Episode IV - Hope This Works

Welcome to Got Me A Movie. I'm almost positive that the Internet doesn't have any sites dedicated to motion pictures. I seek to rectify this. Within this blog you will find previews of movies, reviews of movies and if I can keep my laptop cool enough, uploaded images from movies.



I think it's worth noting that I have absolutely no major connections within the industry, so you can rest assured that everthing you read here is utterly uninformed. That is my guarantee to you.







You stay classy.



Friday, 27 August 2010

Review: Scott Pilgrim Vs The World


Lord help me, I just didn't get it.

It seems that this film has been on the horizon forever and on paper it's a winner. Edgar Wright, creator of the sublime Spaced, the brilliant Shaun of the Dead and the very good Hot Fuzz, was to adapt Bryan Lee O'Malley's Scott Pilgrim series into a feature film. This is what's known as a match made in heaven.

But Scott Pilgrim just isn't quite as good as that promise and the fact that it comes so close makes it worse.
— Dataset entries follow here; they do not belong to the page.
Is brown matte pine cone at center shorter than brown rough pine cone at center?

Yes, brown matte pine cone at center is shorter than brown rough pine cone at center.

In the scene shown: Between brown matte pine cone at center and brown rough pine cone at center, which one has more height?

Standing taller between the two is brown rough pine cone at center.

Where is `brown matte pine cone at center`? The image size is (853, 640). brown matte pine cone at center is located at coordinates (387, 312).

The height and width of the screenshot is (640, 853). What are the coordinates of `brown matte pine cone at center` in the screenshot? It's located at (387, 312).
You've seen the trailers. Scott Pilgrim (Michael Cera) is your typical slacker twenty something. Coasting through life, he is in a go nowhere band and in a relationship with a highschooler when  he meets and falls in love with Ramona Flowers (Mary Elizabeth Winstead). Much to his surprise she returns his affections but there is a catch, he must defeat her seven evil exes.

First things first, the film is every bit as beautiful as those trailers promise. On a visual level, Wright has made an incredible film. No comic book adaptation has done this much to translate the aesthetic of a "funny book" to the screen. POWs, BANGS and WHIPS litter the screen, music comes to life and weaponry is summoned from thin air. At the moment the comic book movie is on the verge of shifting; Snyder's Watchmen, Vaughn's Kick-Ass and Nolan's Batman films are all pushing the genre and experimenting with what it can do. Edgar Wright has taking it a giant leap further and on that level Scott Pilgrim is a slam dunk.

Tuesday, 3 August 2010

Review: Toy Story 3


Toy Story 3 will make you ponder your mortality.
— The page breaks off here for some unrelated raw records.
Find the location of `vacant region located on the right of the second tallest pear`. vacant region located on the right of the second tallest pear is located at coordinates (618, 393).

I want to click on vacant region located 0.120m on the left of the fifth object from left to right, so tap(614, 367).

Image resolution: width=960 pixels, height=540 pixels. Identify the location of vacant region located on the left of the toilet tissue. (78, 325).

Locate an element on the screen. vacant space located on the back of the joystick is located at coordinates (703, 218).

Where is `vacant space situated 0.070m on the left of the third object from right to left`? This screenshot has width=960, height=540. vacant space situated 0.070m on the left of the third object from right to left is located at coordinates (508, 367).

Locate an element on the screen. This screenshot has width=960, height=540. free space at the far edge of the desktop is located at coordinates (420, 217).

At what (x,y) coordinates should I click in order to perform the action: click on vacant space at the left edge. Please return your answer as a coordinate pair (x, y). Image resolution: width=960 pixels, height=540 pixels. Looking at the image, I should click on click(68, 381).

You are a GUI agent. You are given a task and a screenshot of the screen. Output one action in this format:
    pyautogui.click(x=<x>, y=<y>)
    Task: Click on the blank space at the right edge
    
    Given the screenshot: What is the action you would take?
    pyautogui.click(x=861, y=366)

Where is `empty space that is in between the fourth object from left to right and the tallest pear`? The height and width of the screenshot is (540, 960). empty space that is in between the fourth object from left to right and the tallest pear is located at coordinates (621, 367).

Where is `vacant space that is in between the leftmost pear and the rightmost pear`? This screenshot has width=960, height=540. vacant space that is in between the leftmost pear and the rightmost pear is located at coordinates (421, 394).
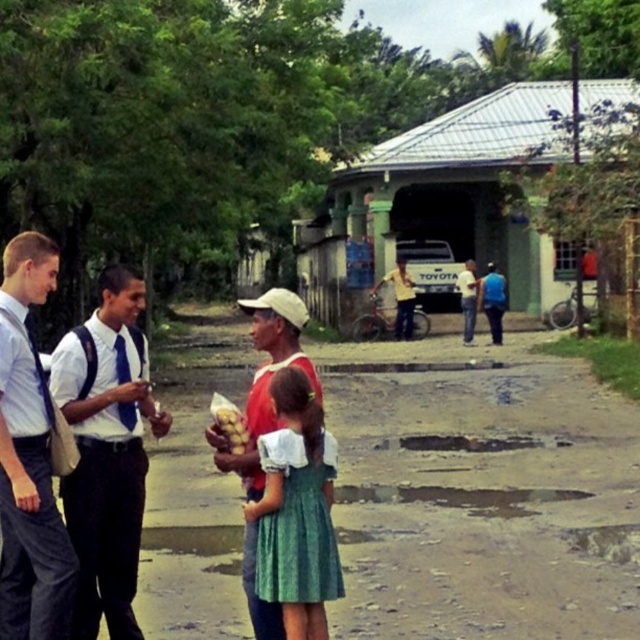
You are a photographer trying to frame a shot of the blue fabric shirt at center. If your camera has a focus point at coordinate 0.470, 0.770, will it align with the shirt?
Yeah, I wasn't expecting that either.

Pixar studios have made their name loading their films with concepts and themes that, on paper, have no business being in family films and yet time and time again they succeed. Each film feels like a challenge to the rest of the industry to, well, challenge their audience.

Now that this trilogy is complete (and it is definitely complete) the themes it has laid down are clear. The first film was about Love, the second about abandonment and the third, death. The best thing to be said about Toy Story 3 is that this truly feels like a necessary chapter in the story and a worthy finish to the franchise. Compare this to Dreamwork's Shrek the Third and the difference is clear. Consider as well the eleven years since the first sequel, and Toy Story 3 is something to be truly admired.

Taking place eleven years after the events of the last installment, Toy Story 3 sees a 17 year old Andy ready to leave for college. After a mixup during a clearout of his room Woody, Buzz and the gang find themselves donated to Sunnyside Daycare centre a paradise for toys who have "moved on". In most cases toys accept and embrace this new life but Woody cannot let go and sets out to find his owner.

These deep themes have been present throughout but have never been quite so explicit as in this instalment and never have they been so singularly personified than in the film's antagonist, Lotso. Lotso's backstory mirrors Jessie's in Toy Story 2. Both were seemingly abandoned by the people they loved the most and left alone. But while Jessie eventually came to terms with her loss, Lotso got angry. Lotso is a villain who, unlike Sid, Al or Stinky Pete, has nothing to lose. What's interesting is that while all of the toys in the series have been aware that they are just toys, Lotso is the only who realises how disposable they are and that even the most cherished of toys are replaceable. Perhaps moreso that Jessie, his story is the most tragic.